Since few pandemics have occurred since the Spanish influenza pandemic, we should learn from every (mild) pandemic that occurs. The objective of this study was to report on general practitioners’ and practice assistants’ acceptance of the chosen national policy, and experiences in the Netherlands during the influenza A(H1N1)pdm09 pandemic.

Methods

Data on experience and acceptance of the chosen national policy were obtained by structured questionnaires for general practitioners (n = 372) and practice assistants (n = 503) in April 2010.

Results

The primary policy chosen for general practice was not always accepted and complied with by general practitioners, although the communication (of changes) and collaboration with involved organisations were rated as positive. In particular, the advised personal protective measures were difficult to implement in daily work and thus not executed by 44% of general practitioners. Half of the general practitioners were not satisfied with the patient information provided by the government. The influenza A(H1N1) pandemic highly impacted on general practitioners’ and practice assistants’ workloads, which was not always deemed to be adequately compensated.

Discussion

Involvement of general practitioners in future infectious disease outbreaks is essential. This study addresses issues in the pandemic policy which might be critical in a more severe pandemic.

Introduction

New human-transmissible viruses may present in the near future, which could result in a pandemic with catastrophic consequences. The current outbreak of Ebola in West Africa underlines this risk [1]. Since few pandemics have occurred since the Spanish influenza pandemic, we should learn from every pandemic that occurs. The 2009 influenza A(H1N1)pdm09 pandemic, although mild, provides the opportunity to test the chosen pandemic policy [2]. The aim of this study was to report on the acceptance of general practitioners (GPs) and practice assistants of the chosen national policy and their experiences in the Netherlands during the influenza A(H1N1) pandemic.

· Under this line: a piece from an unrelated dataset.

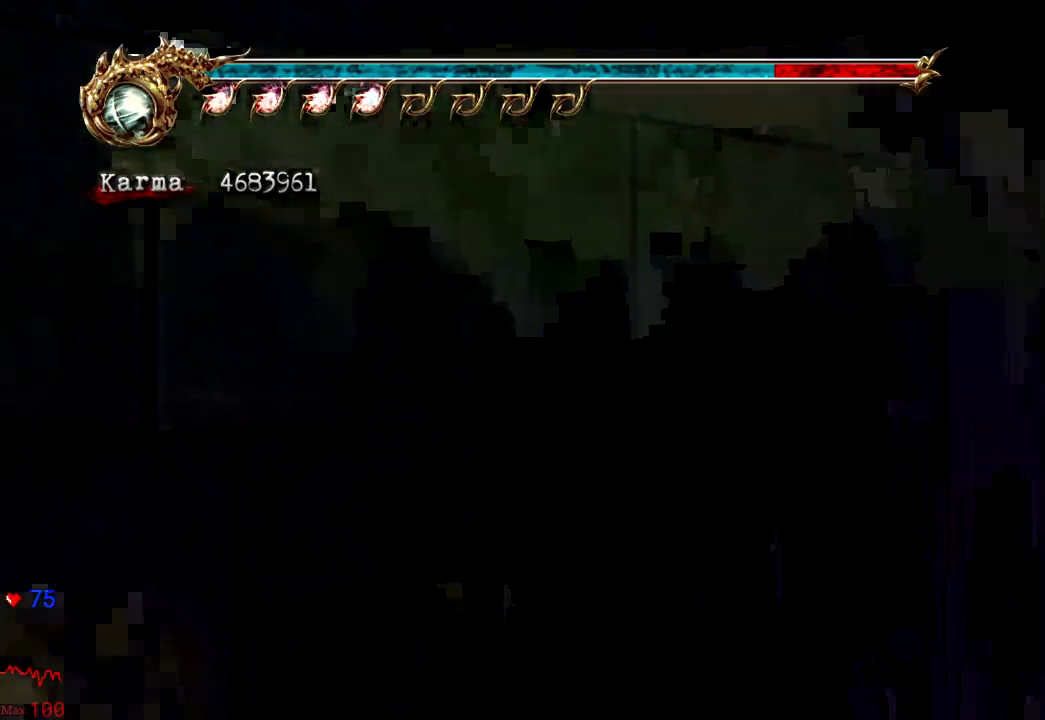
{"buttons": ["L1"], "left_stick": "center", "right_stick": "up-left", "events": [[317, "right_stick", "up-left"]]}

Previous research has shown that the influenza A(H1N1) pandemic had an impact on the workload of health care workers. One study addressed the impact of the influenza A(H1N1) pandemic on frontline public health workers employed by the communicable disease departments of public health services in the Netherlands, and showed that overall, most public health workers complied with control measures and their workload was considered high during the first months of the pandemic [3]. Several international studies have evaluated the impact of the influenza A(H1N1) pandemic on health care workers and their acceptance of the chosen policy. In general, the workload of health care workers increased during the pandemic, which resulted in personal stress and fatigue as well as less time for non-influenza patients [47]. Personal protective equipment was generally tolerated, but deemed uncomfortable to wear over prolonged periods [45]. In some cases, isolation of suspected or infected patients was considered difficult in the current practice circumstances [4]. Changes in the management of suspected and infected patients resulted in confusion and were not always communicated well [6,8]. Media coverage was considered sensational and resulted in unnecessary health care demands [4].Previous research has predominantly focused on frontline public health workers and health personnel in hospitals. However, GPs and their practice assistants have also played an important role in the influenza A(H1N1) pandemic. In the Netherlands, as in the United Kingdom, GPs act as gatekeepers for specialised, secondary care and form the first point of contact for patients in the health care system [9]. Patients with manifestation of influenza-like illnesses and concerns regarding influenza A(H1N1) most likely present to a GP first. In general practice, practice assistants play an important role in assessing telephone requests and informing patients about vaccination. This evaluation of GPs’ and practice assistants’ acceptance of the chosen policy and experiences during the influenza A(H1N1) pandemic provides the opportunity to examine the impact of the influenza A(H1N1) pandemic and management within general practice, with the aim of addressing issues that might be more critical in a more severe pandemic.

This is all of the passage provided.